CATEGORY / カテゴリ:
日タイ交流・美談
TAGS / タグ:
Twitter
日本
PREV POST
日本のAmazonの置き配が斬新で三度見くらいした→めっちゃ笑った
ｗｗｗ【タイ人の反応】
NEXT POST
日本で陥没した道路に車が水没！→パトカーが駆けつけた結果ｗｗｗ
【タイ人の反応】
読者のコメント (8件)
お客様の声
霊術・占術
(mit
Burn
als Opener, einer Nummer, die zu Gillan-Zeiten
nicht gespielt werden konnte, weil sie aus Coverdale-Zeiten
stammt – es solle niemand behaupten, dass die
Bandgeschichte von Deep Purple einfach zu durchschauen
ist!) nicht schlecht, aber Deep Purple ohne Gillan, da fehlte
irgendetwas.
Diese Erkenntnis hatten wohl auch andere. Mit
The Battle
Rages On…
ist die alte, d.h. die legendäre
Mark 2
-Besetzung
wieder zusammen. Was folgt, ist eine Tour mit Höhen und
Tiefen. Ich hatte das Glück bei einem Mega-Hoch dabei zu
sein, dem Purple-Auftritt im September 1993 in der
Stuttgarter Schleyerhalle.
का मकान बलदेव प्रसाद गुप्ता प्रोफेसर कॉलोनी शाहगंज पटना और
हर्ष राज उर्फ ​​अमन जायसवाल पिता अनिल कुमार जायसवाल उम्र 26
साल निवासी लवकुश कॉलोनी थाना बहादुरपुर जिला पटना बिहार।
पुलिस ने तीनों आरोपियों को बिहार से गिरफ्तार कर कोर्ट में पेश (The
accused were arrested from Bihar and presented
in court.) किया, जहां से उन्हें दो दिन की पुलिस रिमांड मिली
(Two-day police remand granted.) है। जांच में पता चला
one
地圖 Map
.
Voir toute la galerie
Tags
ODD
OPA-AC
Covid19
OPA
++++
▸ **WHAT NEEDS TO BE DONE**: Could you write out all the entries word for word?

▸ **SOLUTION FOR THIS EXERCISE**:
CATEGORY / カテゴリ:
日タイ交流・美談
TAGS / タグ:
Twitter
日本
PREV POST
日本のAmazonの置き配が斬新で三度見くらいした→めっちゃ笑った
ｗｗｗ【タイ人の反応】
NEXT POST
日本で陥没した道路に車が水没！→パトカーが駆けつけた結果ｗｗｗ
【タイ人の反応】
読者のコメント (8件)
お客様の声
霊術・占術
(mit
Burn
als Opener, einer Nummer, die zu Gillan-Zeiten
nicht gespielt werden konnte, weil sie aus Coverdale-Zeiten
stammt – es solle niemand behaupten, dass die
Bandgeschichte von Deep Purple einfach zu durchschauen
ist!) nicht schlecht, aber Deep Purple ohne Gillan, da fehlte
irgendetwas.
Diese Erkenntnis hatten wohl auch andere. Mit
The Battle
Rages On…
ist die alte, d.h. die legendäre
Mark 2
-Besetzung
wieder zusammen. Was folgt, ist eine Tour mit Höhen und
Tiefen. Ich hatte das Glück bei einem Mega-Hoch dabei zu
sein, dem Purple-Auftritt im September 1993 in der
Stuttgarter Schleyerhalle.
का मकान बलदेव प्रसाद गुप्ता प्रोफेसर कॉलोनी शाहगंज पटना और
हर्ष राज उर्फ ​​अमन जायसवाल पिता अनिल कुमार जायसवाल उम्र 26
साल निवासी लवकुश कॉलोनी थाना बहादुरपुर जिला पटना बिहार।
पुलिस ने तीनों आरोपियों को बिहार से गिरफ्तार कर कोर्ट में पेश (The
accused were arrested from Bihar and presented
in court.) किया, जहां से उन्हें दो दिन की पुलिस रिमांड मिली
(Two-day police remand granted.) है। जांच में पता चला
one
地圖 Map
.
Voir toute la galerie
Tags
ODD
OPA-AC
Covid19
OPA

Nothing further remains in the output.